Adventure golf in Rochester Cathedral

God, so Einstein assured us, does not play dice. I disagree. If there is any game that God chose to play, dice would be practically the only one worth undertaking. Any other game or sport would be pointless, since the supreme being would be bound to win every time, knowing all of the rules, all the actions required, all of the permutations, and of course the result. It would be literally pointless to engage in a contest where, logically speaking, you have already won it.

But dice is different. Dice is pure chance, in which neither skill nor foreknowledge can play any part. One may be possessed of perfect knowledge, therefore knowing what each roll of the dice will produce, but this would be pointless. Specifically, it would no longer be a game of chance. To play the game, God might know what the result would be each time, but could not affect it, if it was to remain pure chance. Dice would be the only game that God could play. It would be the only game from which God could gain any pleasure. Dice would be the game to make a God think that, given such an anomaly, perhaps they did not exist.

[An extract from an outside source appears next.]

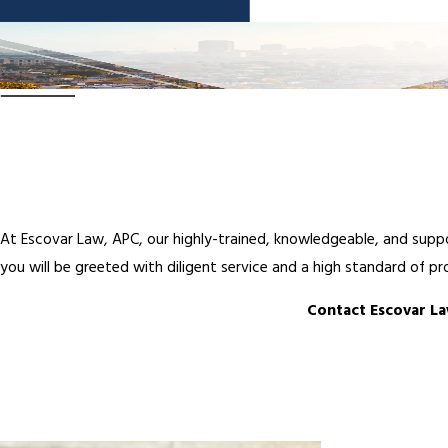
At Escovar Law, APC, our highly-trained, knowledgeable, and suppo
you will be greeted with diligent service and a high standard of pr
Contact Escovar La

But if God does not play games, God must watch them. There is nothing quite like the spectacle of a sporting contest for revealing the futility of human endeavours. Take golf, for example. Right now there is especial reason for God to be watching golf. If you visit Rochester Cathedral (just around the corner from here) over the month of August, the Rochester Bridge Trust has organised the layout of what it calls an ‘Adventure Golf’ course in the nave, but what everyone else knows is Crazy Golf. Each of the obstacles is in the form of a different design of bridge (including recreations of actual Kent bridges, past or present). The intention is to encourage the young to learn the engineering behind bridges.

It’s an entertaining idea, which might even achieve its objective in the hearts of some, though inevitably the story has been picked up with delight by an incredulous press. But one suspects that the young will be more interested in golf than bridges.

Playing golf in Rochester nave

Golf provides the observer with a particularly piquant combination of absurdity and futility. We perceive the objective, and have the tools to hand that will enable us to achieve it. It’s a simple task – just knock that ball into a hole. Yet while we convince ourselves that the game is about attaining success, in reality it is defined by failure. The game is about repeatedly missing the objective. Were there nothing but holes in one every time, there would be no contest. It is defined by its pitfalls. And when the hole is finally conquered we proceed to the next one, until the end of our round, when our time will be up.

God watches golf because it must be a reassurance of God’s existence. No creature could invent a game that that so absolutely dramatises the repetitious trap that is its existence but a God-fearing human. Those critics and divines who have condemned the installation in Rochester nave might think again, seeing another, more apt lesson than a lesson in building bridges.